=== Data records ===

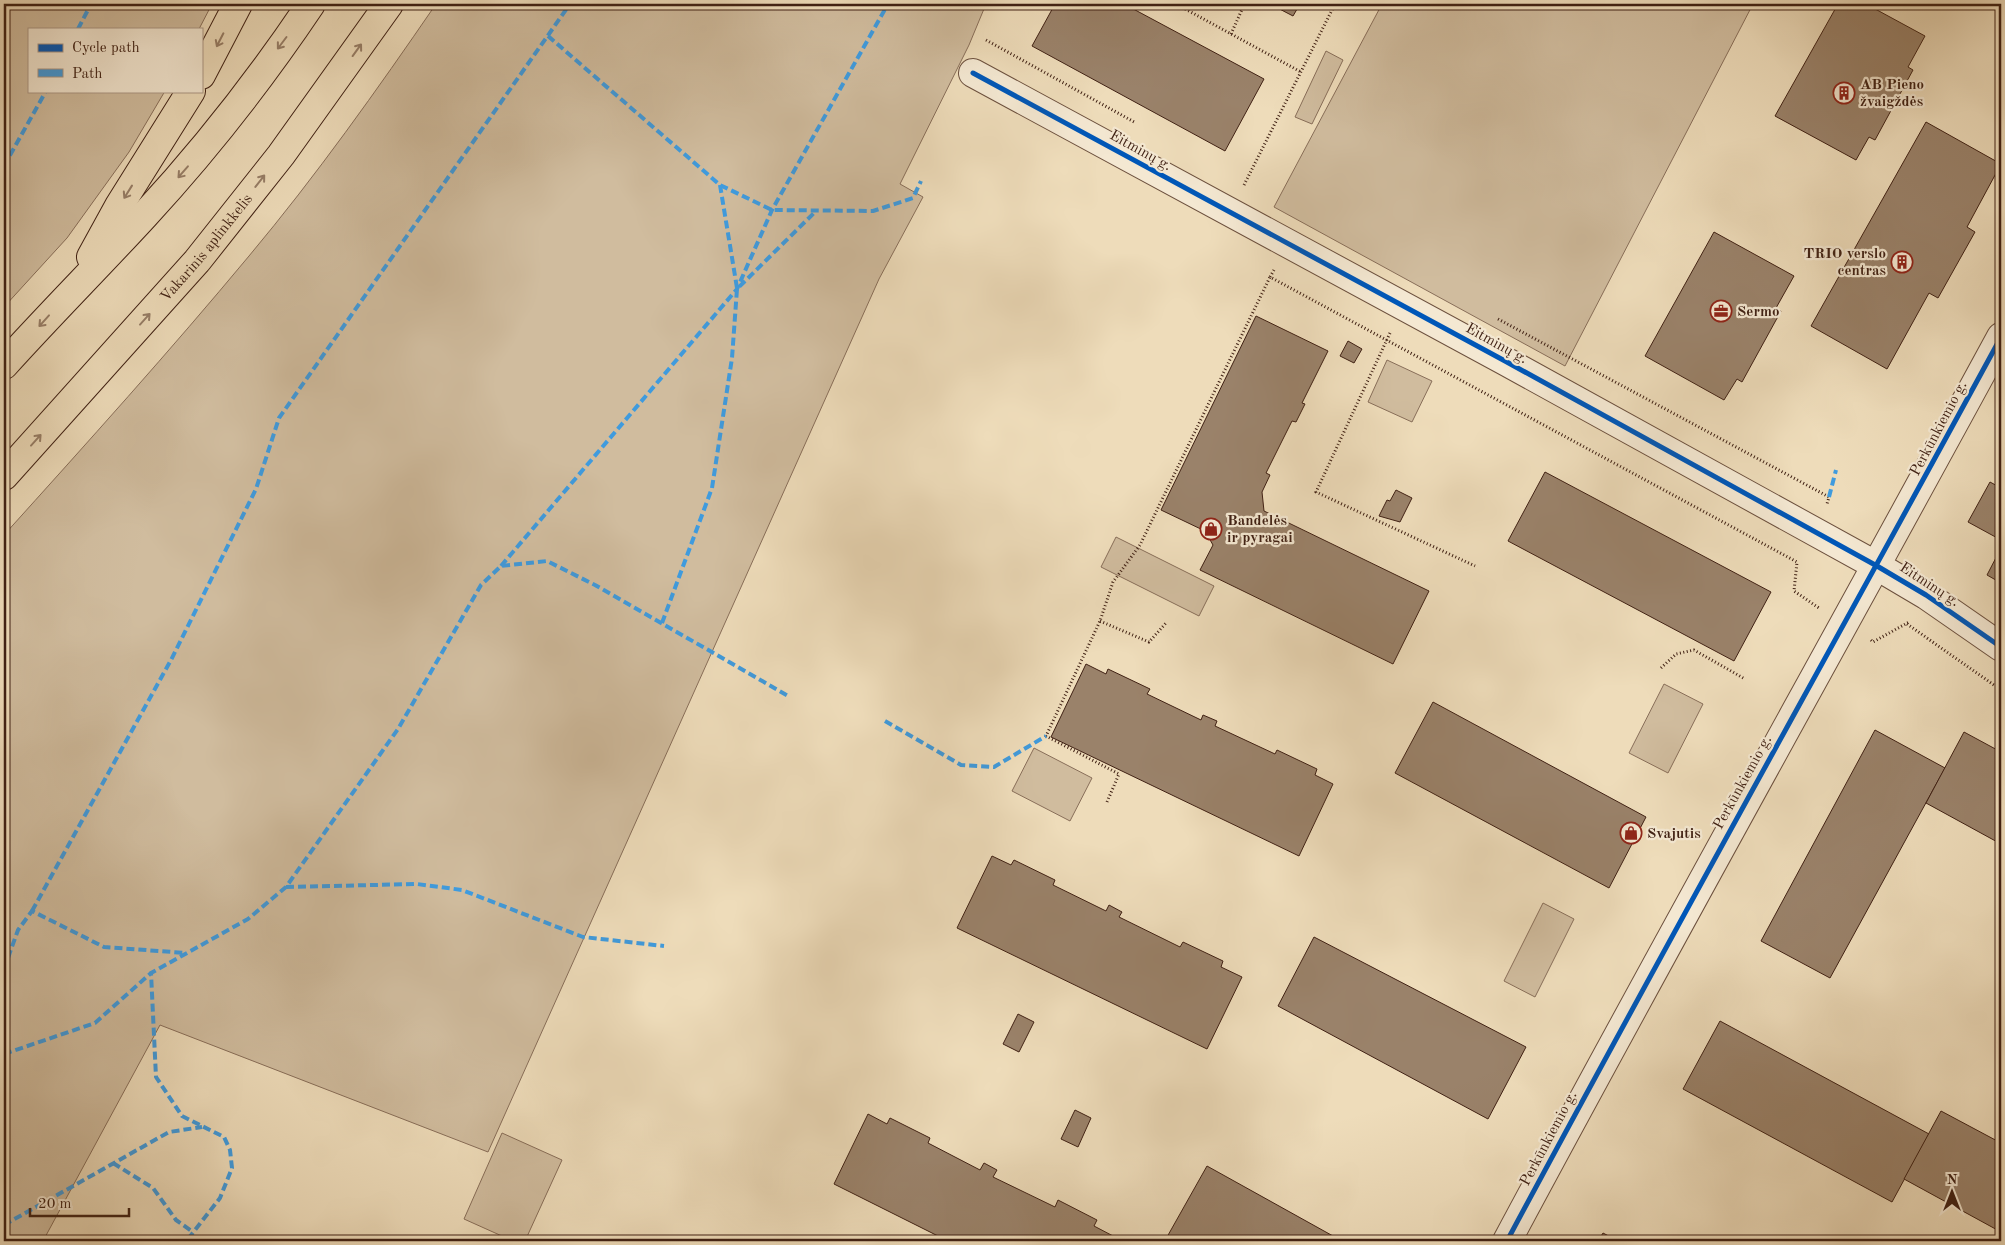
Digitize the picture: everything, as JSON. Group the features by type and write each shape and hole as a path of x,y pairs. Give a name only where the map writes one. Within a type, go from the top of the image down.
{"highway":[{"path":"202,73 238,4"},
{"path":"4,365 77,285 144,216 204,147 310,4"},
{"name":"Vakarinis aplinkkelis","path":"4,476 197,261 281,155 389,4"},
{"path":"77,285 119,206 190,92"}],"street":[{"name":"Eitminų g.","path":"973,73 1877,566 1926,595 2001,648"},
{"name":"Perkūnkiemio g.","path":"1507,1241 1679,921 1877,566 2001,337"}],"path":[{"path":"1176,4 1301,72"},
{"path":"1231,34 1244,5 1242,4"},
{"path":"1230,213 1335,4"},
{"path":"1107,802 1119,774 1046,736 1100,621 1113,582 1140,545 1270,277 1289,244"},
{"path":"1270,277 1797,562 1794,591 1874,642 1907,624 2001,690"},
{"path":"1403,306 1316,492 1475,566"},
{"path":"1100,621 1148,642 1166,623"},
{"path":"1662,668 1676,654 1694,650 1745,679"},
{"path":"187,1241 188,1239 192,1241"}],"shaded area":[{"path":"4,4 212,4 200,28 28,28 28,92 164,92 129,152 67,238 4,307"},
{"path":"436,4 986,4 969,45 900,184 923,197 879,279 488,1152 160,1025 43,1241 4,1241 4,535 159,362 274,226 346,132"},
{"path":"1382,4 1753,4 1565,366 1274,207"},
{"path":"1326,51 1343,60 1312,124 1295,117"},
{"path":"1387,360 1432,381 1412,422 1368,402"},
{"path":"1116,537 1214,586 1199,616 1101,567"},
{"path":"1664,684 1703,704 1668,773 1629,753"},
{"path":"1034,748 1092,778 1070,821 1012,791"},
{"path":"1543,903 1574,919 1535,997 1504,981"},
{"path":"502,1133 562,1160 525,1241 513,1241 464,1219"}],"building":[{"path":"1055,4 1124,4 1264,79 1225,151 1032,46"},
{"path":"1270,4 1300,4 1293,16"},
{"name":"AB Pieno žvaigždės","path":"1838,4 1866,4 1925,36 1908,67 1913,70 1875,140 1869,137 1856,160 1775,116"},
{"name":"TRIO verslo centras","path":"1926,122 2001,164 1967,227 1975,232 1938,298 1929,293 1887,369 1811,326"},
{"name":"TRIO verslo centras","path":"1714,232 1794,276 1776,308 1781,311 1742,382 1737,379 1724,400 1645,356"},
{"path":"1256,316 1328,351 1302,403 1305,404 1296,422 1292,421 1266,473 1270,475 1262,492 1264,511 1429,591 1393,664 1200,570 1213,545 1205,531 1161,510"},
{"path":"1348,341 1362,349 1354,363 1340,356"},
{"path":"1545,472 1771,592 1734,661 1508,541"},
{"path":"1990,482 2001,488 2001,540 1968,522"},
{"path":"1396,490 1412,498 1400,522 1379,516 1387,500 1390,501"},
{"path":"2001,548 2001,583 1987,575"},
{"path":"1086,664 1106,674 1108,669 1150,689 1147,694 1201,720 1203,715 1217,721 1215,726 1275,754 1277,750 1317,769 1315,775 1333,784 1299,856 1051,737"},
{"path":"1433,702 1646,817 1609,888 1395,773"},
{"path":"1875,730 1945,768 1830,978 1761,941"},
{"path":"1964,732 2001,752 2001,844 1926,803"},
{"path":"992,856 1011,865 1014,860 1055,880 1053,885 1106,911 1109,905 1122,912 1119,917 1180,947 1183,942 1223,961 1221,967 1242,977 1207,1049 957,928"},
{"path":"1314,937 1526,1047 1488,1119 1278,1006"},
{"path":"1018,1014 1034,1022 1019,1052 1003,1044"},
{"path":"1720,1021 1929,1134 1892,1202 1683,1089"},
{"path":"1075,1110 1091,1118 1078,1147 1061,1139"},
{"path":"1941,1111 2001,1143 2001,1232 1904,1179"},
{"path":"868,1114 887,1124 890,1118 930,1138 928,1143 980,1170 984,1163 997,1170 993,1177 1055,1207 1058,1200 1097,1220 1094,1226 1115,1237 1112,1241 948,1241 834,1184"},
{"path":"1207,1166 1342,1241 1175,1241 1167,1237"},
{"path":"1603,1233 1618,1241 1598,1241"}],"marked path":[{"path":"79,28 91,4"},
{"path":"32,911 171,660 256,489 279,418 570,4"},
{"path":"501,566 737,289 772,210 888,4"},
{"path":"548,36 720,185 772,210 873,211 913,198 921,181"},
{"path":"4,166 45,92"},
{"path":"720,185 737,288"},
{"path":"662,623 712,488 732,358 737,289 816,211"},
{"path":"1829,497 1836,470"},
{"path":"188,1239 220,1198 232,1168 230,1150 224,1137 182,1116 156,1077 151,973 248,919 286,887 398,729 481,585 501,566 547,561 595,585 790,697"},
{"path":"885,721 961,765 994,767 1046,736"},
{"path":"286,887 417,884 462,890 583,937 664,946"},
{"path":"4,969 18,930 32,911 104,947 186,953"},
{"path":"4,1054 95,1023 151,973"},
{"path":"4,1225 169,1132 202,1127"},
{"path":"113,1163 153,1188 176,1220 193,1232"}],"cycle path":[{"path":"973,73 1505,361 1877,566 1926,595 2001,647"},
{"path":"1507,1241 1629,1014 2001,337"}],"place":[{"name":"AB Pieno žvaigždės","path":"1844,93"},
{"name":"TRIO verslo centras","path":"1902,262"},
{"name":"Sermo","path":"1721,311"},
{"name":"Bandelės ir pyragai","path":"1211,529"},
{"name":"Svajutis","path":"1631,833"}]}
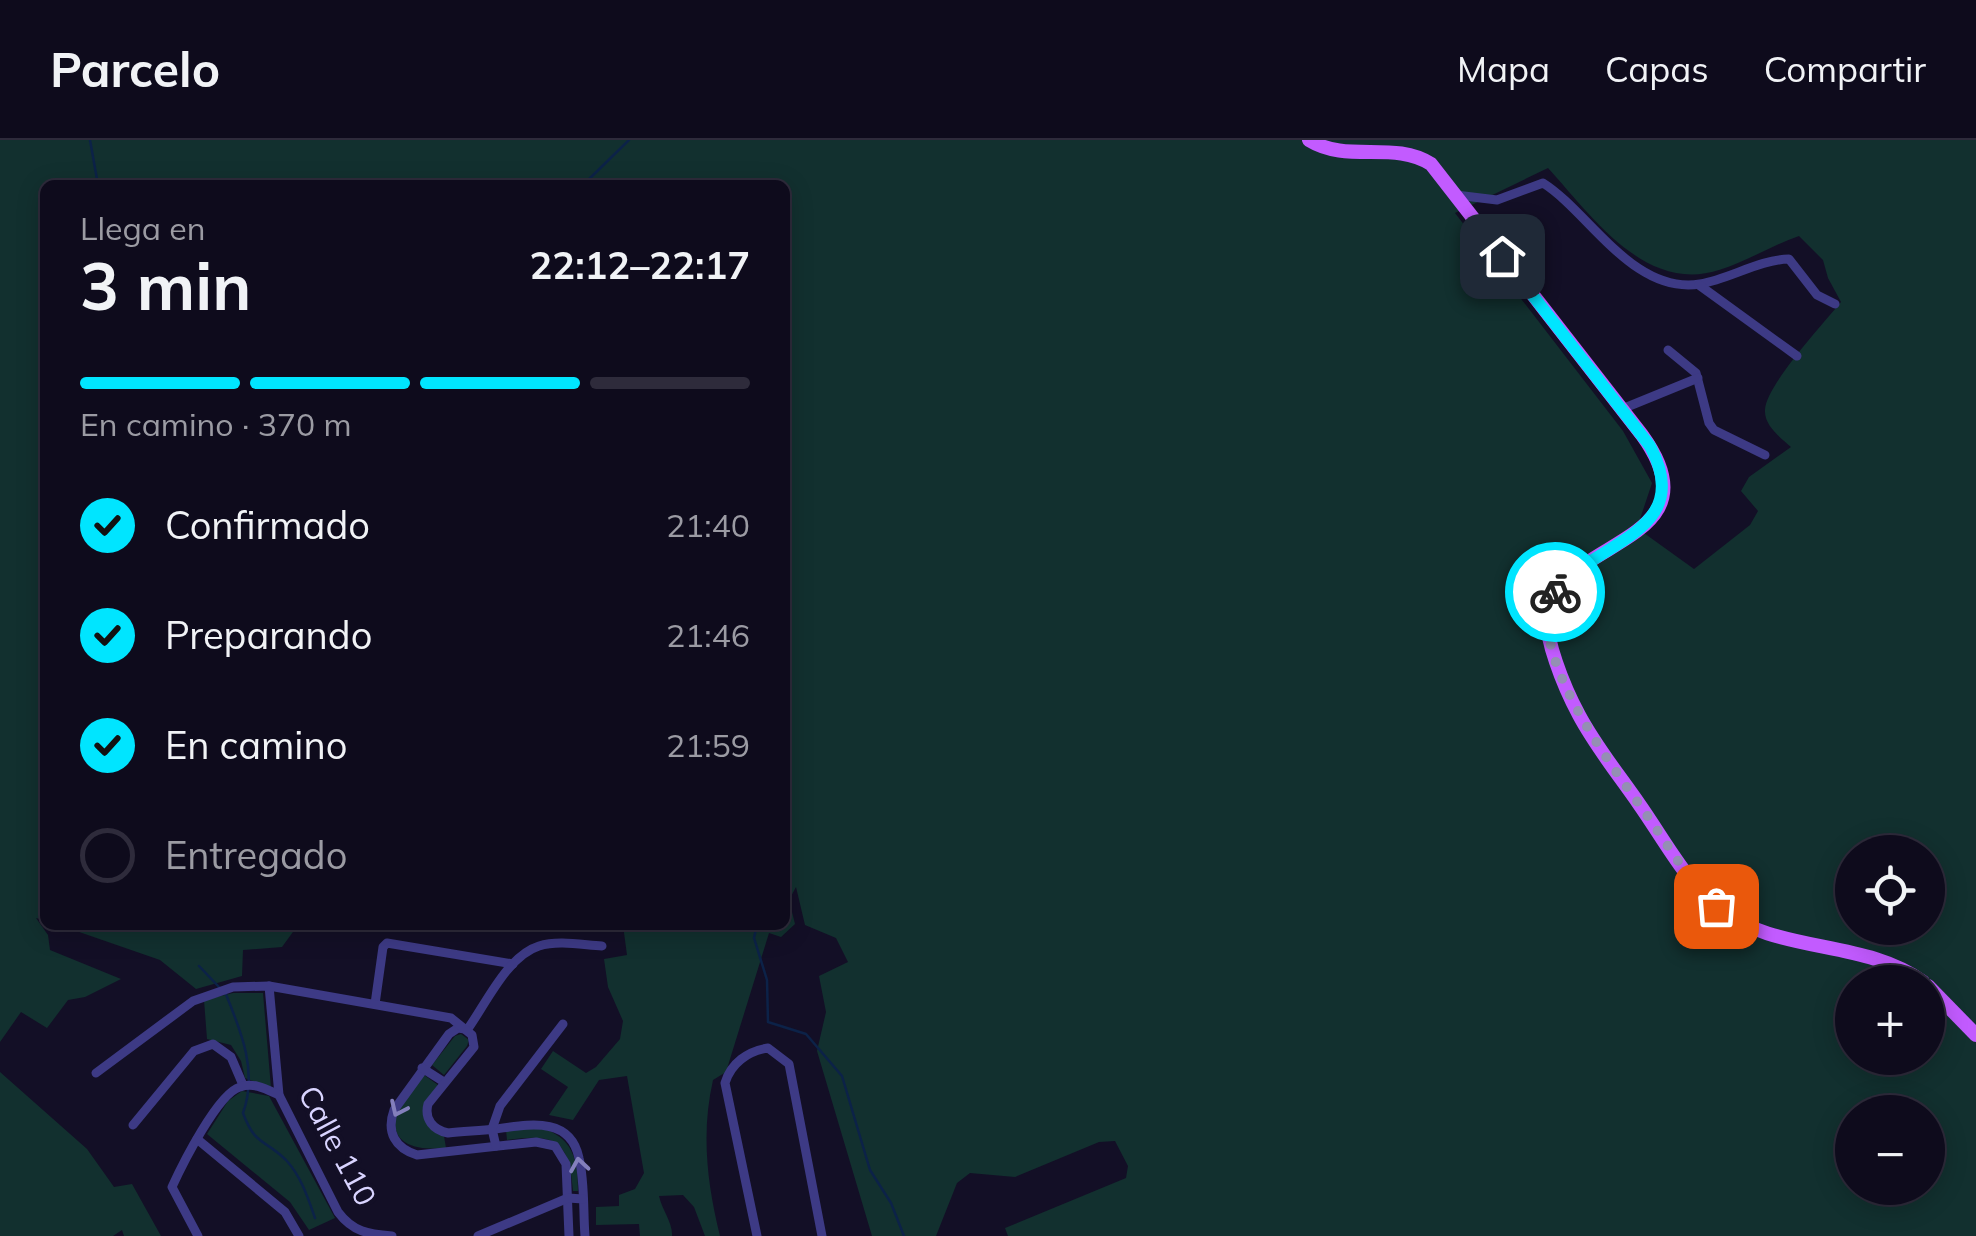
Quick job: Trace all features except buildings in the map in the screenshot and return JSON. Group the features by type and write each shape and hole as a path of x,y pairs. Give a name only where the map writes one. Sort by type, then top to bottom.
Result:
{"main road":[{"path":"1309,140 1334,152 1394,149 1414,154 1436,169 1656,458 1662,479 1660,500 1645,525 1569,577 1550,602 1548,631 1580,717 1692,880 1716,906 1736,919 1774,935 1891,965"},
{"path":"1945,1004 1976,1035"}],"street":[{"path":"1456,195 1497,200 1542,184 1646,273 1699,284 1797,356"},
{"path":"1699,284 1784,259 1796,264 1817,294 1834,304"},
{"path":"1668,350 1691,367 1698,378 1714,430 1765,455"},
{"path":"1622,410 1698,378"},
{"path":"374,1004 384,945 391,943 514,964"},
{"path":"468,1030 514,964 528,951 549,944 602,946"},
{"path":"96,1073 193,1001 232,987 269,986 443,1016 460,1022 472,1034 474,1048 428,1104 427,1116 434,1128 448,1132 538,1123 554,1126 566,1134 576,1146 580,1161 585,1236"},
{"name":"Calle 110","path":"269,986 279,1095 338,1212 350,1227 392,1236"},
{"path":"496,1146 492,1129 500,1106 563,1024"},
{"path":"468,1030 453,1030 422,1068 390,1120 390,1130 399,1146 417,1155 536,1142 555,1146 566,1164 569,1236"},
{"path":"133,1125 203,1046 213,1044 232,1056 243,1085"},
{"path":"757,1236 725,1084 733,1068 754,1050 768,1048 788,1064 822,1236"},
{"path":"422,1068 444,1082"},
{"path":"198,1236 172,1187 198,1139 232,1090 243,1085 258,1086 279,1095"},
{"path":"448,1132 450,1152"},
{"path":"198,1139 284,1212 299,1236"},
{"path":"478,1236 568,1198 583,1198"}],"green space":[{"path":"0,140 1976,140 1976,1236 1008,1236 1005,1228 1126,1178 1128,1166 1115,1141 1099,1142 1015,1177 970,1173 957,1183 936,1236 872,1236 817,1051 826,1012 819,976 848,962 836,938 805,925 796,887 790,898 790,180 40,180 40,919 36,918 40,930 48,935 50,950 121,979 85,997 68,1000 47,1028 21,1012 0,1042","holes":["1548,168 1601,227 1644,261 1667,271 1692,274 1739,263 1799,236 1823,260 1841,302 1785,370 1768,399 1767,421 1791,447 1749,477 1741,491 1758,511 1750,525 1694,569 1637,528 1652,483 1623,431 1455,213"]},
{"path":"73,930 294,930 282,947 243,950 242,976 196,989 160,960"},
{"path":"624,930 789,930 781,937 769,933 726,1072 713,1080 707,1158 720,1236 705,1236 694,1207 683,1195 659,1196 672,1236 640,1236 639,1224 596,1225 596,1207 619,1206 619,1195 635,1189 644,1173 627,1076 599,1080 573,1120 549,1115 568,1087 541,1069 553,1051 586,1073 620,1039 623,1021 608,987 604,959 627,955"},
{"path":"233,993 263,993 271,1088 245,1078 231,1045 207,1039 204,1000"},
{"path":"461,1034 469,1040 467,1046 444,1075 432,1065 455,1036"},
{"path":"0,1072 87,1149 114,1187 132,1184 161,1236 124,1236 122,1230 113,1236 0,1236"},
{"path":"424,1075 438,1085 426,1107 425,1120 444,1136 446,1148 410,1145 398,1135 395,1126 401,1105"},
{"path":"242,1091 269,1096 335,1218 309,1230 290,1202 207,1134 228,1101"},
{"path":"539,1127 559,1137 571,1151 578,1191 573,1191 568,1161 557,1144 537,1138 507,1140 506,1130"}],"waterway":[{"path":"90,140 97,180"},
{"path":"588,180 629,140"},
{"path":"756,930 754,938 767,980 768,1022 806,1034 842,1076 870,1170 891,1203 904,1236"},
{"path":"199,966 219,987"},
{"path":"225,992 242,1036 248,1067 243,1113 247,1124 256,1137 291,1166 304,1187 315,1218"}],"way so far":[{"path":"1555,592 1547,612 1548,631 1580,717 1684,869 1716,906"}],"route":[{"path":"1502,256 1650,446 1662,479 1660,500 1652,518 1569,577 1555,592"}]}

===

### Work item
Whenever a line above includes "each", copy it in full.

### Result
Digitize the picture: everything, as JSON. Group the features by type and write each shape and hole as a path of x,y pairs. Give a name only where the map writes one. Within a type, go from the top of the image down.
Quick job: Trace all features except buildings in the map in the screenshot and return JSON. Group the features by type and write each shape and hole as a path of x,y pairs. Give a name only where the map writes one. Sort by type, then top to bottom.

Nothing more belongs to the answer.